Sample quantile distribution

With a large sample size n, the sample quantile \hat{Q}(p) has an approximate Normal distribution, \hat{Q}(p) \approx \text{N}\left(Q(p), \frac{p(1-p)}{n f^2(Q(p))}\right) \tag{2.2} where f(y) is the density of the underlying distribution (Van der Vaart 2000, p308). This is an asymptotic result, that assumes np is large, and holds for all types of sample quantiles.

2.5 Highest density regions

A highest density region is defined as the region of the sample space where the density is higher than a given threshold (Hyndman 1996). It is commonly specified using the probability mass that the HDR contains. For example, a 95% HDR is the region of the sample space that contains 95% of the probability mass, and where every point inside the region has higher density than any point outside the region.

For the univariate random variable Y, with a smooth, continuous density function f, the 100(1-\alpha)% HDR is the set R_\alpha = \{y: f(y) \ge f_\alpha\} \tag{2.3} where P(Y \in R_\alpha) = 1-\alpha.

A useful property of the HDR is that it is the smallest region containing 1-\alpha of the probability mass.
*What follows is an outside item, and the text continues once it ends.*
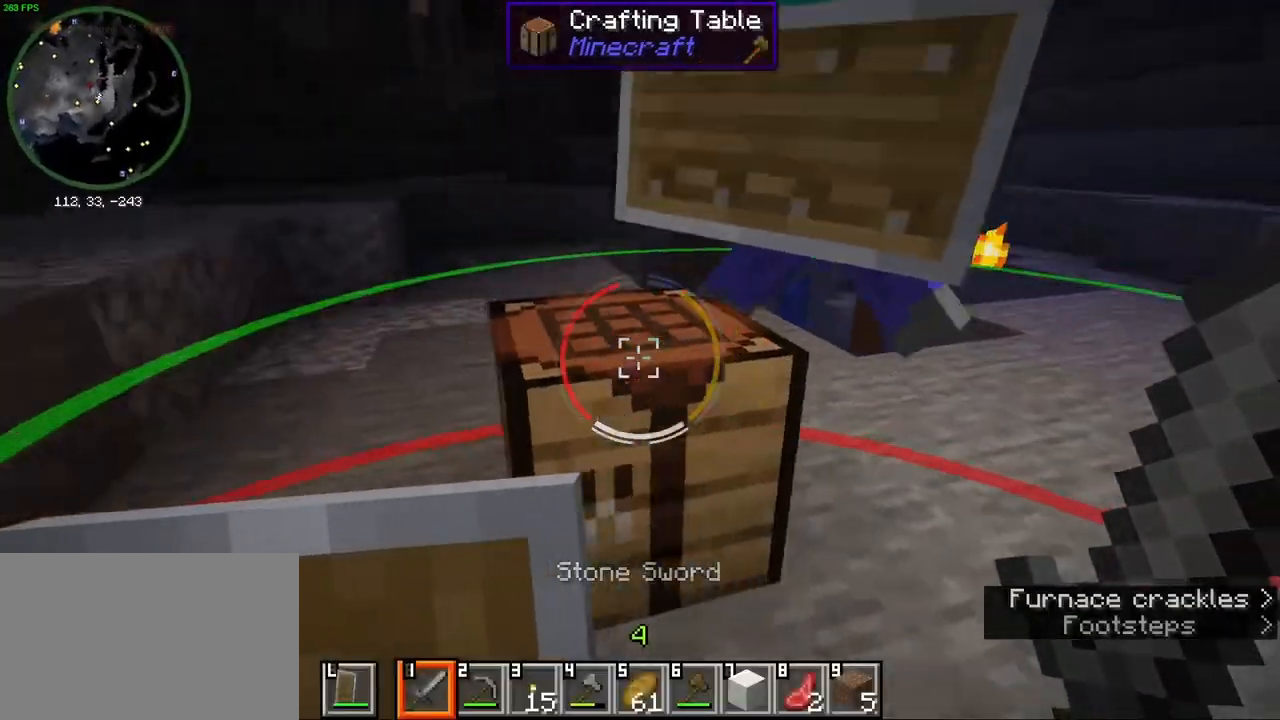
{"keys": [], "mouse": [], "events": [[50, "s", "up"], [200, "a", "up"]]}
For a symmetric unimodal distribution such as the Normal or t distributions, the HDR is an interval centred on the mean (or median), with the ends given by the \alpha/2 and 1-\alpha/2 quantiles. For a skewed unimodal distribution such as the \chi^2 or Gamma distributions, the HDR is also an interval, but it is not centred on the mean (or median), and the ends are not given by symmetric quantiles. For example, Figure 2.11 shows two 90% regions for a \chi^2_5 distribution. The one shown in blue is based on the 0.05 and 0.95 quantiles, while the orange region is the 90% HDR. Notice that both are intervals, and that the orange interval is smaller than the blue interval. The value of the density at the ends of the HDR is the same, and is given by f_\alpha.

Code
interval1 <- qchisq(p = c(0.05, 0.95), 5)
den <- list(y = seq(0, 20, l = 501))
den$density <- dchisq(den$y, 5)
hdr <- hdr_table(density = den, prob = 0.90)
interval2 <- c(hdr$lower, hdr$upper)
falpha <- hdr$density
tibble(
    y = seq(0, 15, l = 501),
    fy = dchisq(y, 5)
  ) |>
  ggplot(aes(x = y, y = fy)) +
  geom_line() +
  labs(x = "y", y = "Probability Density Function: f(y)") +
  geom_line(data = tibble(x = interval1), aes(x = x, y = -0.002),
            col = "#0072B2", linewidth = 2) +
  geom_line(data = tibble(x = interval2), aes(x = x, y = 0.001),
            col = "#D55E00", linewidth = 2) +
  geom_line(
    data = tibble(x = rep(interval2[1], 2), y = c(0, falpha)),
    aes(x = x, y = y), col = "#D55E00", linetype = "dashed"
  ) +
  geom_line(
    data = tibble(x = rep(interval2[2], 2), y = c(0, falpha)),
    aes(x = x, y = y), col = "#D55E00", linetype = "dashed"
  ) +
  geom_hline(aes(yintercept = falpha), col = "#D55E00", linetype = "dashed") +
  scale_y_continuous(
    breaks = c(seq(0, 0.15, by = 0.05), falpha),
    minor_breaks = NULL,
    labels = latex2exp::TeX(c(seq(0, 0.15, by = 0.05), "$f_\\alpha$")),
  )
Figure 2.11: Highest density region for a \chi^2_5 distribution. The blue bar shows the 90% interval based on the 0.05 and 0.95 quantiles. The orange bar shows the 90% HDR, which is the smallest region containing 90% of the probability mass.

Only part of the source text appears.